--- Material provided ---

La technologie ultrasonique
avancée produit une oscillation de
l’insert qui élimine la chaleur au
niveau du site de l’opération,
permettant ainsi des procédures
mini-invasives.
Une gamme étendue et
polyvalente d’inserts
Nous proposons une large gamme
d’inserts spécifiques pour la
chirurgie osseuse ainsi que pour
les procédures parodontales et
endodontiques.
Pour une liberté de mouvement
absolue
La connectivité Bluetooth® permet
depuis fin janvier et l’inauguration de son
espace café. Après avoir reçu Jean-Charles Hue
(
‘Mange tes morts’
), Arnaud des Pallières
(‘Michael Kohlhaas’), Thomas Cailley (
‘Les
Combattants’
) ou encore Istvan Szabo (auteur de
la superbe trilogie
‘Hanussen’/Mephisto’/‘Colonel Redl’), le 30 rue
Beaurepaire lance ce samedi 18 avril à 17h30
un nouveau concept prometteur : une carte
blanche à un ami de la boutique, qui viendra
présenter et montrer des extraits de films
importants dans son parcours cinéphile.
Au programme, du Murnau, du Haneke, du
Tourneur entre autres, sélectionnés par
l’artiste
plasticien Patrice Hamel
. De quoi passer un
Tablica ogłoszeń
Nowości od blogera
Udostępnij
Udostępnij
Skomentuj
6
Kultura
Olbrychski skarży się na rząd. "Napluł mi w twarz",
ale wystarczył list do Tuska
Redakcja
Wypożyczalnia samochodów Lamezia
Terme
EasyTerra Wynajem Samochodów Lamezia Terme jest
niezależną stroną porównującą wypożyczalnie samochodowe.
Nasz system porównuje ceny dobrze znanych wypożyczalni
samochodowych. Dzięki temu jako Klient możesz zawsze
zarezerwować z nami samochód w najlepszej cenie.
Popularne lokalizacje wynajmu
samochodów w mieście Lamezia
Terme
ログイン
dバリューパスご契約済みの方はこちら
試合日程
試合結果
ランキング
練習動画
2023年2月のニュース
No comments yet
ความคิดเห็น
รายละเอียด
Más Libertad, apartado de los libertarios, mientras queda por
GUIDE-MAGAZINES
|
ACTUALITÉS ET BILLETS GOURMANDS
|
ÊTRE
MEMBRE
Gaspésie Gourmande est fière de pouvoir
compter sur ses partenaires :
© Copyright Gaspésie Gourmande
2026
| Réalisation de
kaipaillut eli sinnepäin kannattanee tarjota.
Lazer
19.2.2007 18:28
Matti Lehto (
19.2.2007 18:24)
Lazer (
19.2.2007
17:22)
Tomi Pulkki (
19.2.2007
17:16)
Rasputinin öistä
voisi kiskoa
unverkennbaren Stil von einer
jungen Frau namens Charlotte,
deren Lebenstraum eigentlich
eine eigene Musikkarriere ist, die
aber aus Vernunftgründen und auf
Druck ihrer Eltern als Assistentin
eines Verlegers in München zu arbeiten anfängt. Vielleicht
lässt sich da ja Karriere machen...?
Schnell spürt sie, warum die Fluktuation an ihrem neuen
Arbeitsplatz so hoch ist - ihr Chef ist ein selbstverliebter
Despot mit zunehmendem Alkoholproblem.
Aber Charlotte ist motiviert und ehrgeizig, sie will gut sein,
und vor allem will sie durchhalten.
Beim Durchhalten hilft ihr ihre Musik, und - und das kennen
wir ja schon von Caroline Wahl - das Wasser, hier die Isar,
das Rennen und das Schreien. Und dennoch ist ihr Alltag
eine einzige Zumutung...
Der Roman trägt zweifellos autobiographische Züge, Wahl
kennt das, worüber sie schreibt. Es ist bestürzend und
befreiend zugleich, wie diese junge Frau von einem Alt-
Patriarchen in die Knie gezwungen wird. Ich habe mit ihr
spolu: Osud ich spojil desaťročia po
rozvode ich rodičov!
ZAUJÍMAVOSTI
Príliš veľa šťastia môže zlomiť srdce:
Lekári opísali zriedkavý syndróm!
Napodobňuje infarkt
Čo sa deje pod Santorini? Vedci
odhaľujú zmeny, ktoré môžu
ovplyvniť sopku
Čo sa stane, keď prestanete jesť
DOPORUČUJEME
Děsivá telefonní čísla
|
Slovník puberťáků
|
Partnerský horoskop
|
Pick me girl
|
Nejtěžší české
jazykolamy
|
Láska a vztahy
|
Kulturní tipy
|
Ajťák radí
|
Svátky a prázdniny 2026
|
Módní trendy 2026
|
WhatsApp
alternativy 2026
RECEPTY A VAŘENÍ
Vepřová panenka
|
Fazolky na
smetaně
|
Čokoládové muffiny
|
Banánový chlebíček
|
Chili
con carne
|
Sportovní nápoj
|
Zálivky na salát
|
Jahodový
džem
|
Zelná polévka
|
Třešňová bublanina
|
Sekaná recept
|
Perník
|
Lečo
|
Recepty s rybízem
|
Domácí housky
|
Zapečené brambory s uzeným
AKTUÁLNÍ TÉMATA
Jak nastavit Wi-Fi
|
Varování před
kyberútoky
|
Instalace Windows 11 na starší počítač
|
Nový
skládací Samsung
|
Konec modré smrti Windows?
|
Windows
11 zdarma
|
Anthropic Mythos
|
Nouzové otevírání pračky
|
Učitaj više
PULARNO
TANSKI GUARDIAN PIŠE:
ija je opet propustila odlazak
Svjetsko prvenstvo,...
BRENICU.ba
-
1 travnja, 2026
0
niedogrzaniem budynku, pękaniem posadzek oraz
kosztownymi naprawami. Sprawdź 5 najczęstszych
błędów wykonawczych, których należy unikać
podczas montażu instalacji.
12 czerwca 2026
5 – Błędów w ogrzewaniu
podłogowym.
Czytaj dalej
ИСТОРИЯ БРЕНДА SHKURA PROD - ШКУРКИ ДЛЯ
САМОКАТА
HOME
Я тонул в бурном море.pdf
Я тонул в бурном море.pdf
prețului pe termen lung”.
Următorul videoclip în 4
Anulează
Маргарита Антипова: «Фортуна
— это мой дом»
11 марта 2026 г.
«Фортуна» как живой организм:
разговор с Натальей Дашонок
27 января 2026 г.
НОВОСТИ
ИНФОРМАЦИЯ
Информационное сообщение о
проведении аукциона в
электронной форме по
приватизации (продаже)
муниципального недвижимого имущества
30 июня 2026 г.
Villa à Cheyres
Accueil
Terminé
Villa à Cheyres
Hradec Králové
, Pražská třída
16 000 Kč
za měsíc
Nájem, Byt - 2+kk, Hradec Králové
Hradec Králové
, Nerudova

---

» **Task details**
Scan the entries above and show each line that contains the word "procédures".

» **Answer to the problem**
permettant ainsi des procédures
les procédures parodontales et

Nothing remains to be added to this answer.